**Extracted page text data:**
○ ○ ○ ○

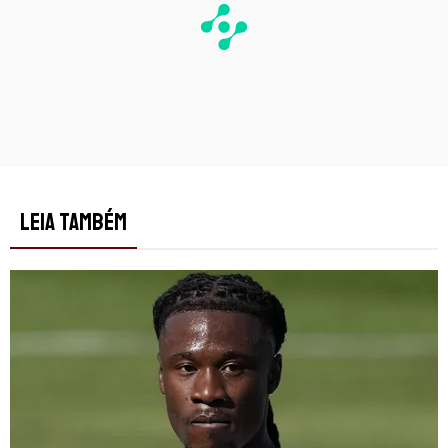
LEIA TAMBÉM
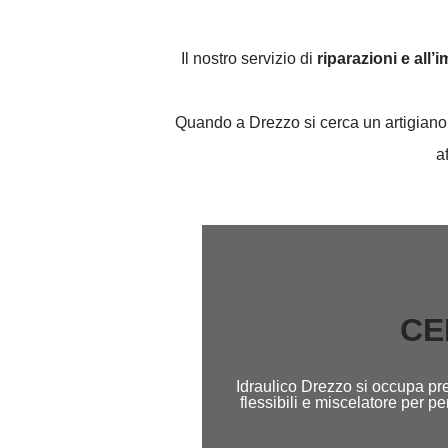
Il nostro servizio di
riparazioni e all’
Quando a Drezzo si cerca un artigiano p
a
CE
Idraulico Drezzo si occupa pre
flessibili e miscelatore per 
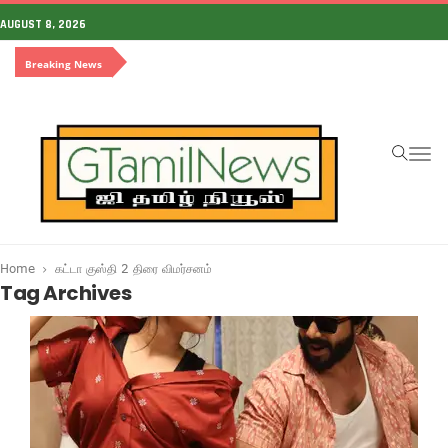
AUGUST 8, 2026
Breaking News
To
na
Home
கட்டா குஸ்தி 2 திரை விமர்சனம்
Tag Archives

○ ○ ○ ○

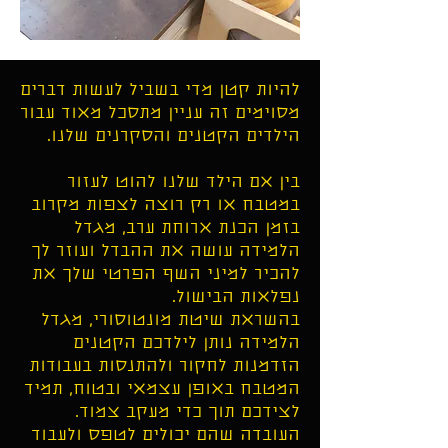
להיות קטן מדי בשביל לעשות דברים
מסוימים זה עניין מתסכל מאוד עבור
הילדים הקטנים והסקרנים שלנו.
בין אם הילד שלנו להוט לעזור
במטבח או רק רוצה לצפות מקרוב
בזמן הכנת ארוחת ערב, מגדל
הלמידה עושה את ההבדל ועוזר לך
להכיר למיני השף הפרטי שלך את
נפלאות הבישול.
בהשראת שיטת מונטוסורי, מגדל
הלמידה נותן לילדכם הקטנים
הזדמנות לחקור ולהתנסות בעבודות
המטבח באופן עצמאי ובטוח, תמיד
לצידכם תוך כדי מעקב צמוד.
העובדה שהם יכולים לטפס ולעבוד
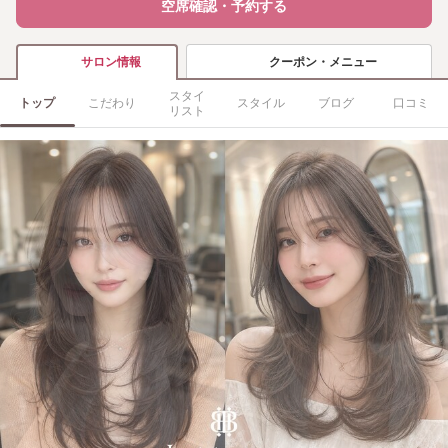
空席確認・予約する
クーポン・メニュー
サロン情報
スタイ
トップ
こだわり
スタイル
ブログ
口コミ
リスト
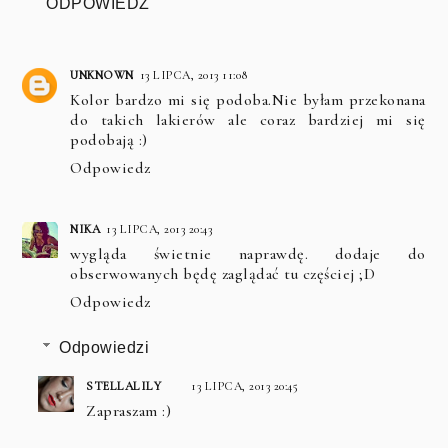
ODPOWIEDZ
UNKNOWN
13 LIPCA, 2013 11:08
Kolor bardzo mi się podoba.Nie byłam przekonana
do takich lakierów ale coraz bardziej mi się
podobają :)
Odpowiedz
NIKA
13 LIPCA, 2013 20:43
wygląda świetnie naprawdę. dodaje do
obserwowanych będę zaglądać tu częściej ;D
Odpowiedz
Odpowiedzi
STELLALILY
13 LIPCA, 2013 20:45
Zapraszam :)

○ ○ ○ ○

**Required work:**
Please return the lines above that run from the line containing "Breaking News" to the line containing "Tag Archives", inclusive, exactly and with no other lines.

**Response to the task:**
Breaking News
To
na
Home
கட்டா குஸ்தி 2 திரை விமர்சனம்
Tag Archives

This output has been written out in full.